Look through the data that follows and copy each line with the string "Hives".

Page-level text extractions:
++++++

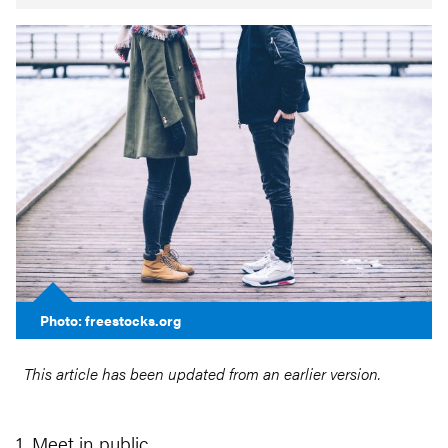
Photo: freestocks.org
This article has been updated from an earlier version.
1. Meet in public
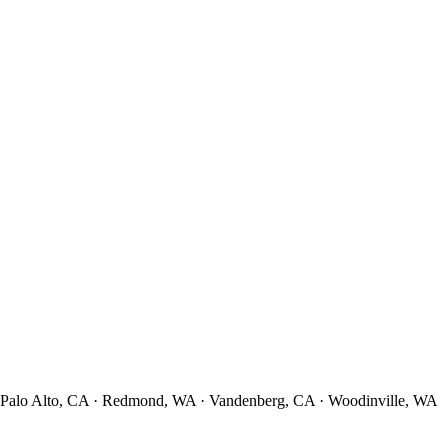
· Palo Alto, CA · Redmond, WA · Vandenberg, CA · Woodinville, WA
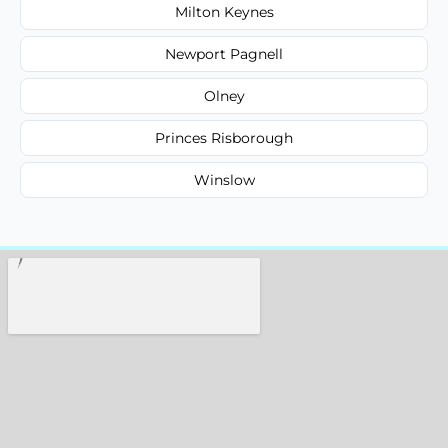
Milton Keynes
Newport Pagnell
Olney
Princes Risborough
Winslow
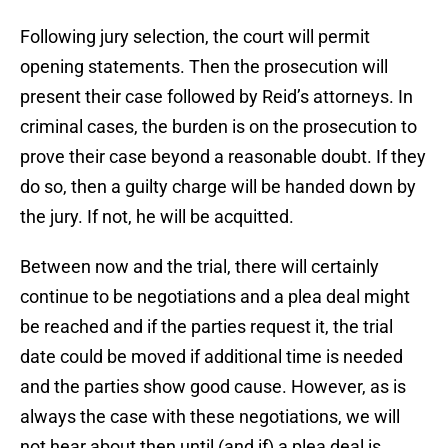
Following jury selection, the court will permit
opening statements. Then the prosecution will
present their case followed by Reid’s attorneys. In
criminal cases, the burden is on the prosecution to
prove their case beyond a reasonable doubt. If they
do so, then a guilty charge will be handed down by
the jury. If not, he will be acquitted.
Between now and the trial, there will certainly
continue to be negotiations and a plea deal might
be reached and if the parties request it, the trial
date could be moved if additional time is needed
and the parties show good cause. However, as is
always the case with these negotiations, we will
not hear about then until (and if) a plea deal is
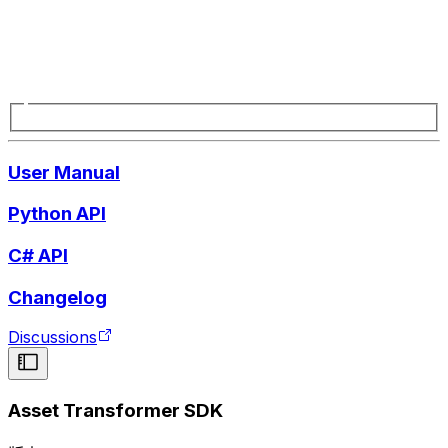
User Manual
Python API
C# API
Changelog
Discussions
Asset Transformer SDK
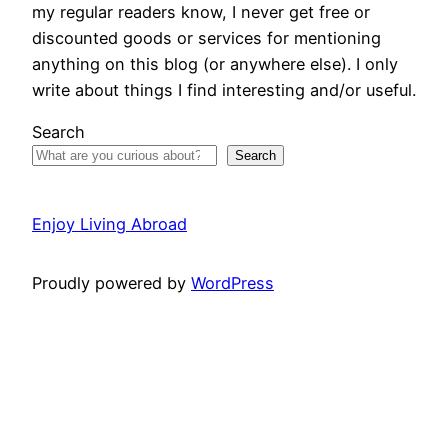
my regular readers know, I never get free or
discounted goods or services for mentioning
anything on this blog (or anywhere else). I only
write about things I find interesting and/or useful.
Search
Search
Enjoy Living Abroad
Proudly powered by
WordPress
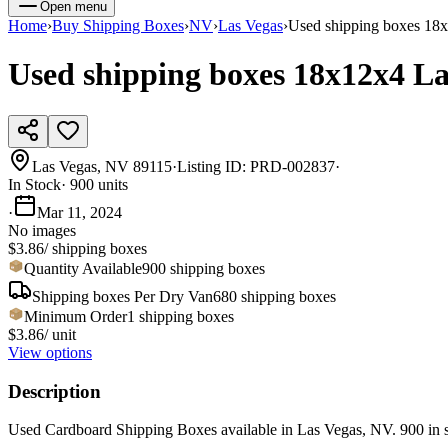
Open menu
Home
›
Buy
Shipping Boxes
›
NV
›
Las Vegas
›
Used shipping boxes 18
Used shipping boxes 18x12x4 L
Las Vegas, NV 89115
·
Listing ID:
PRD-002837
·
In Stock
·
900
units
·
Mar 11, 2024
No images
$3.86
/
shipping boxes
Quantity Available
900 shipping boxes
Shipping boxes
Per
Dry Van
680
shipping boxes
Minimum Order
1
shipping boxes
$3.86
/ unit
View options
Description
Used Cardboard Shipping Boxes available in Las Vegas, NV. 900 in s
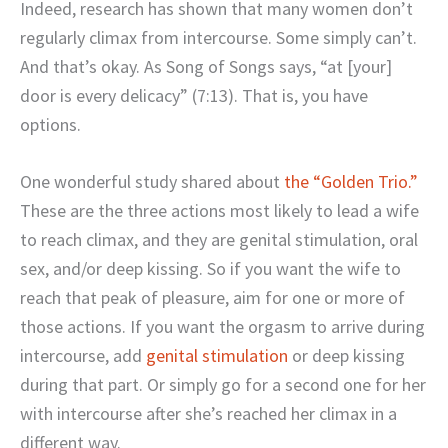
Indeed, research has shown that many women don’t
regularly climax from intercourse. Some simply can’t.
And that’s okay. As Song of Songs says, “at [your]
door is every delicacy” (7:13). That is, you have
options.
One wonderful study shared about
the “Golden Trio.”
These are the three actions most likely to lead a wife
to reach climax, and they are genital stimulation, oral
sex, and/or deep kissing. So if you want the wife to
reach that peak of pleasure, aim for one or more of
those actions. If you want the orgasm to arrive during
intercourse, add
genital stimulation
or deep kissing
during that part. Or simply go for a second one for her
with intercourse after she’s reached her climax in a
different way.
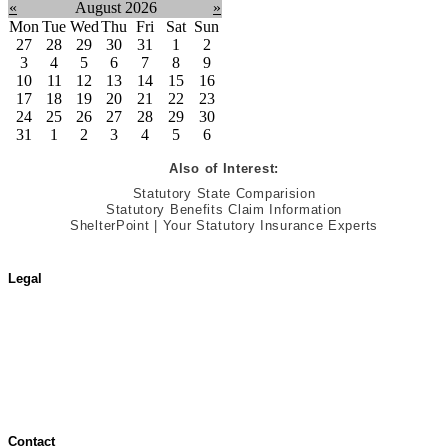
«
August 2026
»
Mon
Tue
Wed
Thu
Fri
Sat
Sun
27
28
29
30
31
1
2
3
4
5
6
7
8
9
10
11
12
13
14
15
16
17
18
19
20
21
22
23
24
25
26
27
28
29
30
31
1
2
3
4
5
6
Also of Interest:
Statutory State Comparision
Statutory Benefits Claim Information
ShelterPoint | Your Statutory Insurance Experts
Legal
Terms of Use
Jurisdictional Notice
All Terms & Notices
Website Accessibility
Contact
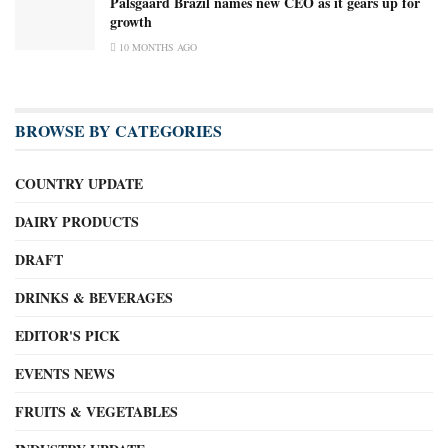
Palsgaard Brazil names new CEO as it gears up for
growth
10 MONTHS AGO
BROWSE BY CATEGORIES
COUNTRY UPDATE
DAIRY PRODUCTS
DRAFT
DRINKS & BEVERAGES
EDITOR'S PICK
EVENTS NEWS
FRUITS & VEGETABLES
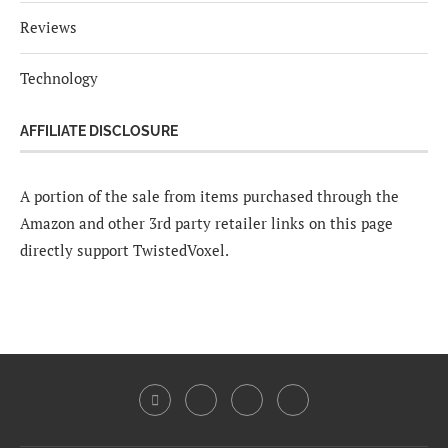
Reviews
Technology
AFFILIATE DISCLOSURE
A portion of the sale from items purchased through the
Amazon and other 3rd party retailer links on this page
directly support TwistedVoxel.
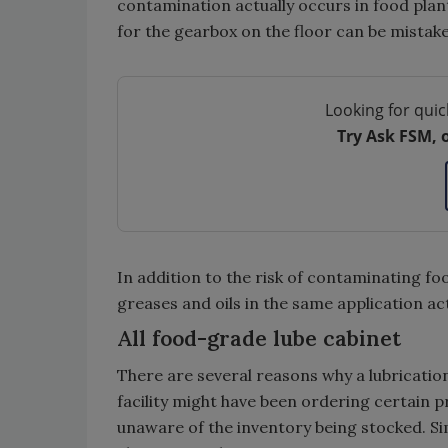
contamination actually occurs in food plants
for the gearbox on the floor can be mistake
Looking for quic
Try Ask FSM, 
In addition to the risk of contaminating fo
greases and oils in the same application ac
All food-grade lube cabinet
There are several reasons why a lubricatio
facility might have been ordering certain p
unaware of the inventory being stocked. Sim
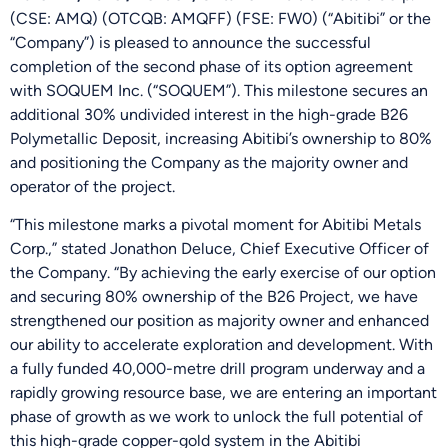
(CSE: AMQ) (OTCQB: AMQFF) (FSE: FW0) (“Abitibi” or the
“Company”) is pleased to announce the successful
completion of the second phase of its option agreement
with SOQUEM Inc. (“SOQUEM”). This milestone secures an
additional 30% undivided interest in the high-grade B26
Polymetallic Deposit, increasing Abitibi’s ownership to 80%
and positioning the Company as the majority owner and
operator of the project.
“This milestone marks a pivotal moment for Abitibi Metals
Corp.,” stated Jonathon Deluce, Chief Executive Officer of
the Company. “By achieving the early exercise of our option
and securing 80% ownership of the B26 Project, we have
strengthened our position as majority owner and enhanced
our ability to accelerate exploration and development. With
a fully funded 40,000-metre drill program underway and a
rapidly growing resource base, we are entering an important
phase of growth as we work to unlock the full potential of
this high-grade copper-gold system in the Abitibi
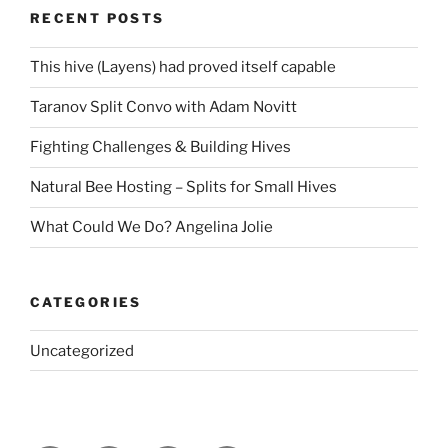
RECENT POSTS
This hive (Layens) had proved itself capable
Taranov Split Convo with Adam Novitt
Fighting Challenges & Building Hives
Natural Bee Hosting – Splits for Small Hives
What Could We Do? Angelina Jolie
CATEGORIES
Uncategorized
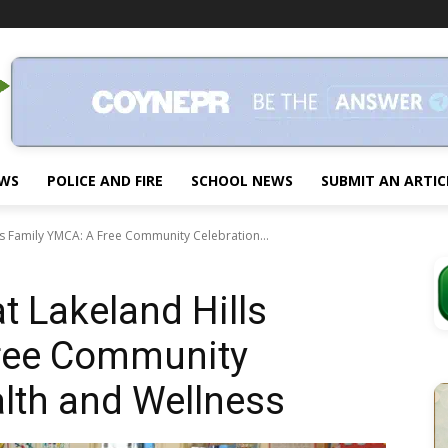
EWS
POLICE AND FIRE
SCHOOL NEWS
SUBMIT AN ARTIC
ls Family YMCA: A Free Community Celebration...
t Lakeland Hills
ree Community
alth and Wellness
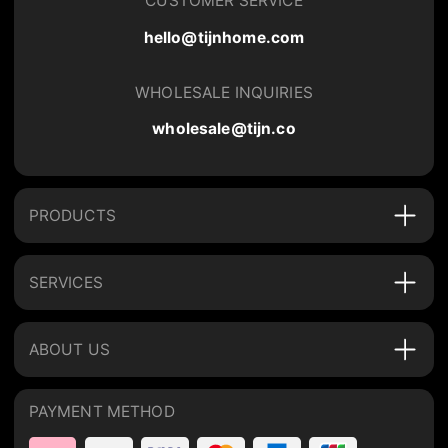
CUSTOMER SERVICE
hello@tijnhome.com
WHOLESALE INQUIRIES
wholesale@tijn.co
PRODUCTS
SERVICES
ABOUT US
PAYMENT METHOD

++++++

### Expected answer
Fighting Challenges & Building Hives
Natural Bee Hosting – Splits for Small Hives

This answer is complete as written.